Per qualcuno la crisi non è mai arrivata: dall’inizio della pandemia la ricchezza di 36 miliardari italiani della “Lista Forbes” (Rivista statunitense che ogni anno pubblica una lista delle persone più ricche del mondo) è aumentata di oltre 45,7 miliardi di euro, pari a 7.500 euro per ognuno dei 6 milioni più poveri dei nostri connazionali. 
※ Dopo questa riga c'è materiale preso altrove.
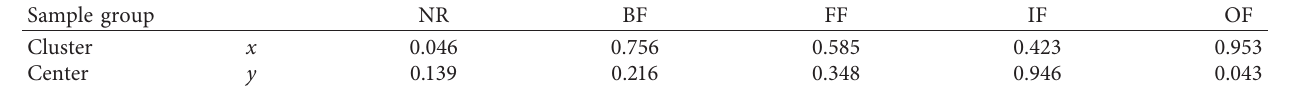
Table 7: The cluster centers for five types of signals.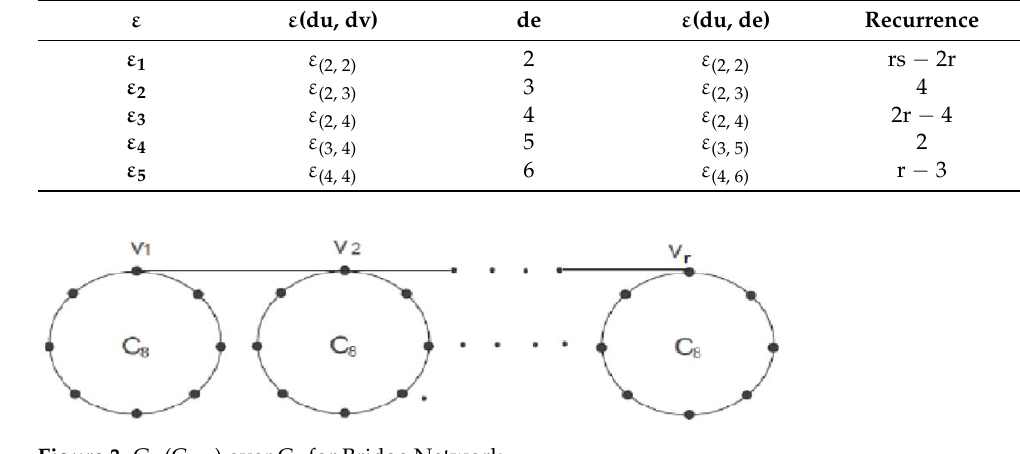
Figure 2. Result of ISO index for bridge networks of trees .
Solo un’incisiva azione di contrasto alle cause strutturali delle disuguaglianze (stante i caratteri plurali ─ non solo economico – con cui tale fenomeno si esprime) e della povertà, con riferimento particolare alla sua dimensione estrema, può portare a una modifica di tale oscuro scenario che sicuramente continuerà a essere assai cupo anche superata la pandemia. Questo significa affrontare per davvero i temi emergenziali connessi al lavoro, ai processi educativi e formativi, ai sistemi fiscali, alla mobilità intergenerazionale, all’ammodernamento dei sistemi di protezione dei redditi, al potenziamento delle risposte del welfare locale e nazionale. È questa una sfida per la Politica e per coloro che hanno responsabilità di governo ai diversi livelli, sfida che finora non pare sia stata un granché raccolta.


Note

 [1] Sul tema della disuguaglianza Esodo ha pubblicato il n. 3/2019 della rivista.